Put another way, because I’m still here, you can debate what you think would be the best way to move forward, distill it and then show it to me and I can tell you whether or not that is the way that Dave would do it. I’m here if you debate how to go forward and hit an obvious question that you don’t know the answer to. What I’m hoping is that by having this dialogue as an on-going concern—and only for those interested; if the Newsgroup is just one of many places you visit and this aspect doesn’t interest you, then I assume that the Newsgroup itself will continue as presently constituted and that this will just be one thread—that my viewpoint can merge with the core Newsgroup viewpoint so that once I’m gone, some of the more obvious pitfalls can be avoided. As an example, it is my express wish that all post-Dave, post-Ger Cerebus business be conducted in the open on the Newsgroup as well as in a conventional business fashion mostly to avoid any hypocritical greedy person from claiming “We think Dave and Ger would be pleased”. If we’ve all done our jobs properly, even after we’re ALL gone, whoever the newest custodians of the Newsgroup would be, should be able to determine pretty easily if that’s the case.

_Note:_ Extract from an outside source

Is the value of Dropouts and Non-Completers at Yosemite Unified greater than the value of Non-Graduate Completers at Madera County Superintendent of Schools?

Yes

No. That’s exactly the sort of thing Dave and Ger worked very hard to avoid and specifically said they didn’t want to have done.
As I see it, complete transparency is the only hope. Any Cerebus business that takes place behind closed doors is an open invitation to taking everything in the wrong direction. It will certainly be the right of any publisher to put computer colour on Cerebus, but it would also be a given for the Newsgroup that that would fall outside of what Dave and Ger intended. “We think they would’ve like THIS computer colour.” Well, no. They just thought that colour was wrong for the Cerebus storyline. Any colour. They wouldn’t have liked your colour any more than they would’ve liked it if you had dropped mud on the page. Literally. No exceptions.

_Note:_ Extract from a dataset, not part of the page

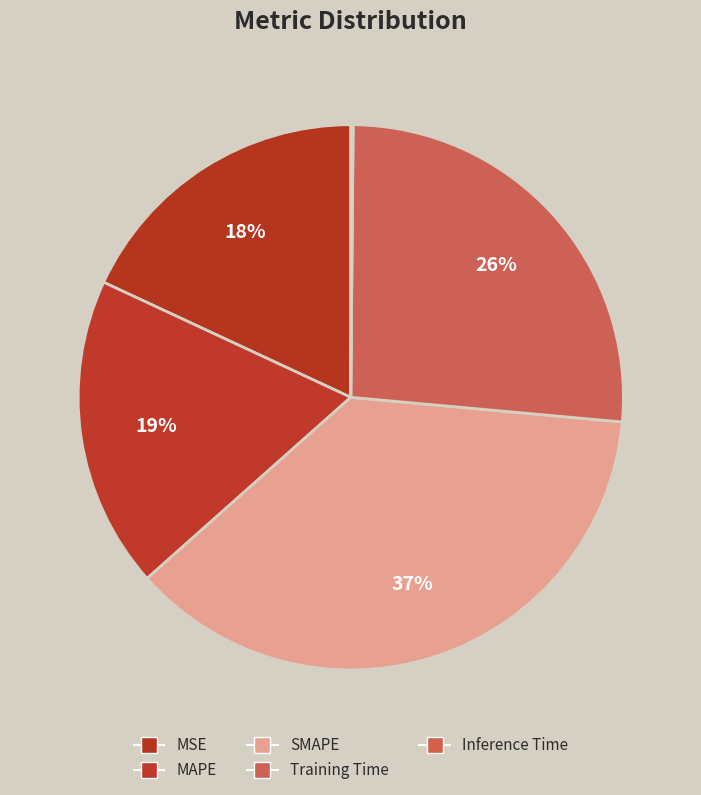

Is it true that Training Time is 26% of the pie?

True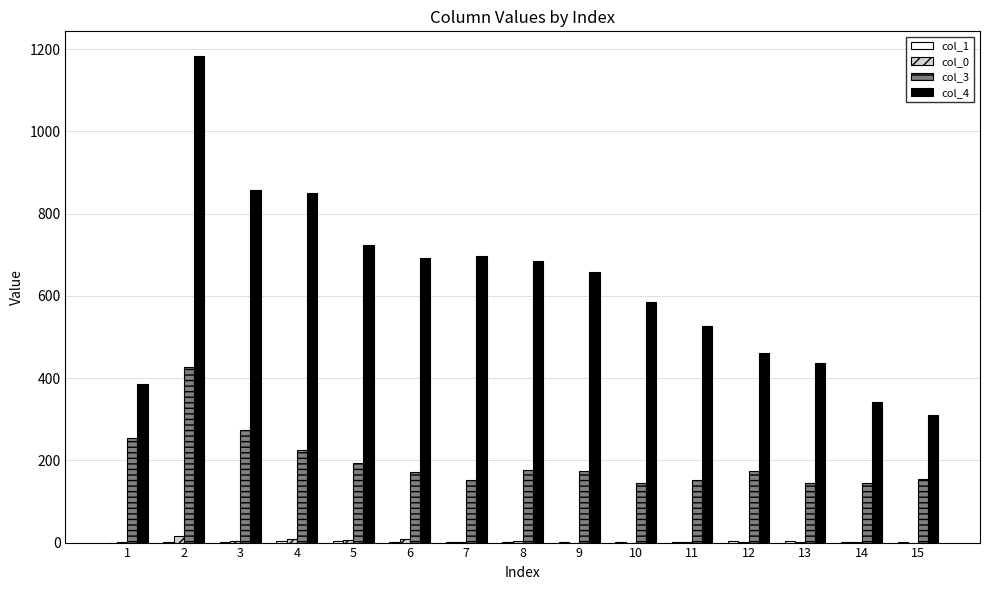

The value of col_3 at 7 is 226. True or false?

False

Well, in my usual long-winded way, there you have it. I guess what I’m proposing more than anything is a bargain. I’ll keep up my side of the bargain in a) staying caught up on the mail to the point where no one has to wait any longer than two or three weeks to get an answer to whatever their concern(s) might be, b) helping to fill Following Cerebus and c) answering the five questions a month—plus wildcard!—to the best of my ability.
And I’ll meet you halfway on the Cerebus Archive and Cerebus Legacy on the same basis: this is the consensus view on what the Cerebus readership thinks needs to be discussed, these are the questions the Cerebus readership has, these are some ideas the Cerebus readership came up with.
And let’s see what we can come up with together, shall we?